In light of recent high-profile events of contractor insolvency, it is worth setting out the provisions and requirements that an employer should consider including in its construction contracts to ensure that it is properly protected in the event that its main contractor becomes insolvent prior to practical completion. If prudent attention is paid to the prospect that the appointment does not pan out as expected, an employer can at least ensure that it can rely on its contractual rights to salvage the project and limit its financial losses.
Although a parent company guarantee will be of little assistance in the event of a group insolvency affecting both contractor and its parents, if applicable an employer should procure at contract signature a guarantee, from a direct parent or appropriate group company of sufficient covenant strength, which can be called on either to require the guarantor to complete or to procure completion of the project. An employer should also or alternatively require a performance bond, with very careful attention paid to the terms of the bond so that it can be called on, but also so that as and when the need to call on it arises the procedures and deadlines for a call under it are clear and can be complied with. In the event of termination for insolvency, the contract and the bond should enable the employer to make a call that will provide funding to complete the project based on estimated costs (subject to the bond amount), with an adjustment further down the line if necessary when actual costs are established.
Ordinarily an employer will expect to have collateral warranties from all the consultants appointed directly by or novated to the contractor, and from the sub-contractors with responsibility for design. These should be clearly required under the contract as far as applicable, with strict deadlines for providing them (off-set against the right to withhold payment under the contract until they are provided), to avoid a situation where the contractor is insolvent prior to the delivery of any such collateral warranties. These will go some way to providing protection to an employer for any defects that do materialise over the project lifetime. However, these collateral warranties will not fill the void left by an insolvent main contractor. For that reason, it is worth considering including in the contract from the outset the ability to procure latent defects insurance in such a situation.
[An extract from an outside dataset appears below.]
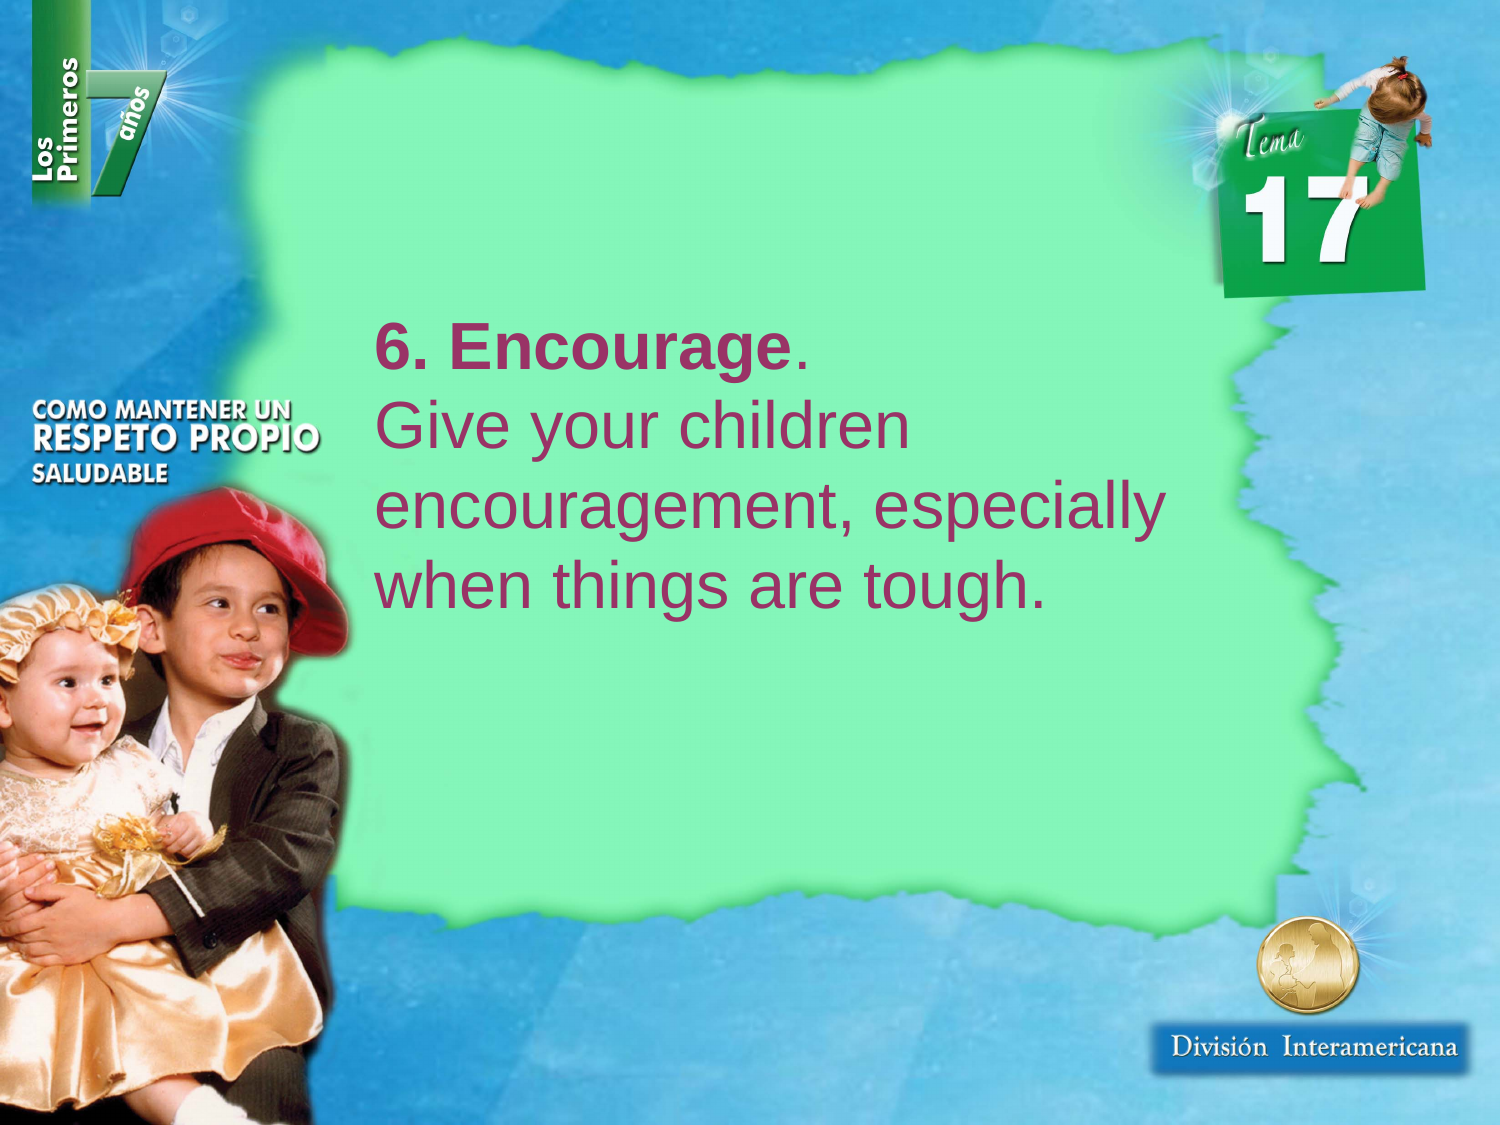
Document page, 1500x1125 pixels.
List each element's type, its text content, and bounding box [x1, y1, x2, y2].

This both constitutes a demonstrable cost incurred, and which can therefore be recovered from the contractor or its administrator or claimed under a bond, and provides protection against defects which cannot be identified at the time of insolvency but may manifest themselves in the future.
Whilst the insolvency of the contractor is inevitably the source of practical and financial complication, with proper planning and consideration for such a situation at the outset, an employer can put in place contractual arrangements and protection so that its interests and the project are protected to the best possible extent should that situation arise.